Document section ->

Segment Open

ACLU appeals ruling that pharmacists don't have to sell 'Plan B'
08:45 AM PST on Wednesday, December 12, 2007
SEATTLE - The American Civil Liberties Union, Planned Parenthood and the Northwest Women's Law Center are appealing a federal judge's ruling.
KING
Two pharmacists and a drugstore owner claim in a lawsuit that the state's birth-control sales rules violated their civil rights.
The ruling says that Washington state pharmacies don't have to sell "morning-after" birth control pills if their pharmacists have moral objections.
A federal court judge in Tacoma issued an injunction last month preventing the state from enforcing a rule that pharmacies make the drug available.

Segment Closed

Data shown ->
Segment Open

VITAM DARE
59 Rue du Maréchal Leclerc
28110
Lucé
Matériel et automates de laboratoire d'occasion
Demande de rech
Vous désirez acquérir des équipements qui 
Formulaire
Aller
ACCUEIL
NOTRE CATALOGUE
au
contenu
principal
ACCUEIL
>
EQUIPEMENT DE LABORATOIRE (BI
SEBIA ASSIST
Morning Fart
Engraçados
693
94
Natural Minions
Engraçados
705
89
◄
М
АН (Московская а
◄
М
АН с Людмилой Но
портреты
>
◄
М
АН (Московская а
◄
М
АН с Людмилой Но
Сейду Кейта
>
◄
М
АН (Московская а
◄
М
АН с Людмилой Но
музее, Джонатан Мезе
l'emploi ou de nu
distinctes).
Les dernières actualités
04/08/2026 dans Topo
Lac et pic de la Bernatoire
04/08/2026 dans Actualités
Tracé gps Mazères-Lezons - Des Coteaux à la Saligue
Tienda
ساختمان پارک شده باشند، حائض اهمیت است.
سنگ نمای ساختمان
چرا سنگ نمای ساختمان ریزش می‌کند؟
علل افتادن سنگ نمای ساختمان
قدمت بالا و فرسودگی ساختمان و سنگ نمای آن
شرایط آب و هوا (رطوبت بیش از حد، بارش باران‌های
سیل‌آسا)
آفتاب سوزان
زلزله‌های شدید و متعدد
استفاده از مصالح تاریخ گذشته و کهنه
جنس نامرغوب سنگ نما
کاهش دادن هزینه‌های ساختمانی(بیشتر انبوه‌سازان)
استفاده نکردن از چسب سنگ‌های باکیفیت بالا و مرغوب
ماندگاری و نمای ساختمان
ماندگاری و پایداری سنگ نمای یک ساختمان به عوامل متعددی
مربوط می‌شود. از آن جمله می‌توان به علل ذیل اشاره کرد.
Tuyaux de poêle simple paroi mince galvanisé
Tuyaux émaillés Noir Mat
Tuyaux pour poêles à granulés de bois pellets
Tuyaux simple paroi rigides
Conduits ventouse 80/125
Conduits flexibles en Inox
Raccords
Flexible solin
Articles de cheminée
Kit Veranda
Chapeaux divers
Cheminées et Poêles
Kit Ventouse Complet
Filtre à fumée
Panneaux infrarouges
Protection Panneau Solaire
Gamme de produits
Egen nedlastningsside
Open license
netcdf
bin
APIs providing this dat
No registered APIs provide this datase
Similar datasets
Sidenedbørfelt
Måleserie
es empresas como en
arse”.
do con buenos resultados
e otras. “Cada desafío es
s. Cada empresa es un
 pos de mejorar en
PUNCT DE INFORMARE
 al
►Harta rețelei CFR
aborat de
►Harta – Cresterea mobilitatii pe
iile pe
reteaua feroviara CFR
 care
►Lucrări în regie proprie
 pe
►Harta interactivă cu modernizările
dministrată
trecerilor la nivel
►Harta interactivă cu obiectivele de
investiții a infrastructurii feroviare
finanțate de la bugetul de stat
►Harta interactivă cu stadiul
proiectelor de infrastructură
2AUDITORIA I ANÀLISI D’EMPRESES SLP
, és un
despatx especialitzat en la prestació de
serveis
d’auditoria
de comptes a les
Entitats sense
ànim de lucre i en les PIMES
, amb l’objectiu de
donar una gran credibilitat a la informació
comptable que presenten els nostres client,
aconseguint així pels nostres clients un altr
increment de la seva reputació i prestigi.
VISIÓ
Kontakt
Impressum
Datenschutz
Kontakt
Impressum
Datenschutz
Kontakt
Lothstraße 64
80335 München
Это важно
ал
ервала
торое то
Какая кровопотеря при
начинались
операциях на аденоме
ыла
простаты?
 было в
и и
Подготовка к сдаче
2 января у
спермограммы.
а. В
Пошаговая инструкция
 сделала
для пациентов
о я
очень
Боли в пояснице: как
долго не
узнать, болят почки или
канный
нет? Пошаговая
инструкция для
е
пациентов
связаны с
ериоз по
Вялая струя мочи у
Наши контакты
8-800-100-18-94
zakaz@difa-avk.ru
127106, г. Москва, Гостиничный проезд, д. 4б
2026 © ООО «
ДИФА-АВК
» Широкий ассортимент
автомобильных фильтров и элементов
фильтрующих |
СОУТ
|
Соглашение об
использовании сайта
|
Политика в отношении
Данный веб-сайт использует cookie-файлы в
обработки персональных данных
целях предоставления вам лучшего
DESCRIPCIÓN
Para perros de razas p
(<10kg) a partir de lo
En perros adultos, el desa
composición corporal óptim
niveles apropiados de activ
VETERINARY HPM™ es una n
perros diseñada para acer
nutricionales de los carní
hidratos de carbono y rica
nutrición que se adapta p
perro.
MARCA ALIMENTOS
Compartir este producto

Segment Closed

What is required -> Continue the news report on the appeal of the Plan B ruling, picking up after its last sentence. The items come from a different source than the news report on the Plan B ruling.

Response below ->
The organizations appealed to the 9th U.S. Circuit Court of Appeals this week, saying the ruling misconstrues legal precedent, and they asked the judge to stay the injunction while the appeal pends.
Sold as "Plan B," the drug can dramatically lower the risk of pregnancy if taken within 72 hours of unprotected sex. It is a high dose of a drug found in many regular birth-control pills. Plan B's manufacturer, Barr Pharmaceuticals, got approval last year to sell the drug over-the-counter. People 18 and older can buy it without prescription in a pharmacy.